• _About this exercise_: Return, from the data below, each line that contains the word "machine".

• _Excerpted data_:
'''
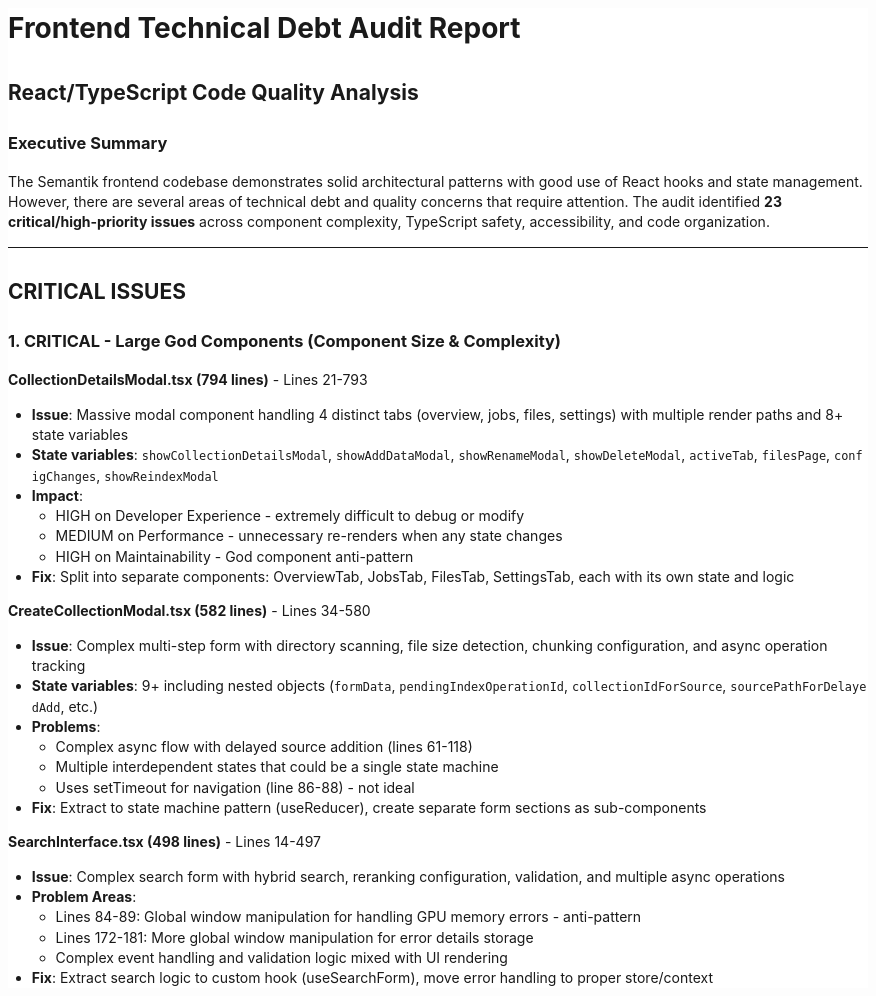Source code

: # Frontend Technical Debt Audit Report
## React/TypeScript Code Quality Analysis

### Executive Summary
The Semantik frontend codebase demonstrates solid architectural patterns with good use of React hooks and state management. However, there are several areas of technical debt and quality concerns that require attention. The audit identified **23 critical/high-priority issues** across component complexity, TypeScript safety, accessibility, and code organization.

---

## CRITICAL ISSUES

### 1. CRITICAL - Large God Components (Component Size & Complexity)

**CollectionDetailsModal.tsx (794 lines)** - Lines 21-793
- **Issue**: Massive modal component handling 4 distinct tabs (overview, jobs, files, settings) with multiple render paths and 8+ state variables
- **State variables**: `showCollectionDetailsModal`, `showAddDataModal`, `showRenameModal`, `showDeleteModal`, `activeTab`, `filesPage`, `configChanges`, `showReindexModal`
- **Impact**: 
  - HIGH on Developer Experience - extremely difficult to debug or modify
  - MEDIUM on Performance - unnecessary re-renders when any state changes
  - HIGH on Maintainability - God component anti-pattern
- **Fix**: Split into separate components: OverviewTab, JobsTab, FilesTab, SettingsTab, each with its own state and logic

**CreateCollectionModal.tsx (582 lines)** - Lines 34-580
- **Issue**: Complex multi-step form with directory scanning, file size detection, chunking configuration, and async operation tracking
- **State variables**: 9+ including nested objects (`formData`, `pendingIndexOperationId`, `collectionIdForSource`, `sourcePathForDelayedAdd`, etc.)
- **Problems**: 
  - Complex async flow with delayed source addition (lines 61-118)
  - Multiple interdependent states that could be a single state machine
  - Uses setTimeout for navigation (line 86-88) - not ideal
- **Fix**: Extract to state machine pattern (useReducer), create separate form sections as sub-components

**SearchInterface.tsx (498 lines)** - Lines 14-497
- **Issue**: Complex search form with hybrid search, reranking configuration, validation, and multiple async operations
- **Problem Areas**:
  - Lines 84-89: Global window manipulation for handling GPU memory errors - anti-pattern
  - Lines 172-181: More global window manipulation for error details storage
  - Complex event handling and validation logic mixed with UI rendering
- **Fix**: Extract search logic to custom hook (useSearchForm), move error handling to proper store/context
'''
• _Completed task_:
  - Multiple interdependent states that could be a single state machine
- **Fix**: Extract to state machine pattern (useReducer), create separate form sections as sub-components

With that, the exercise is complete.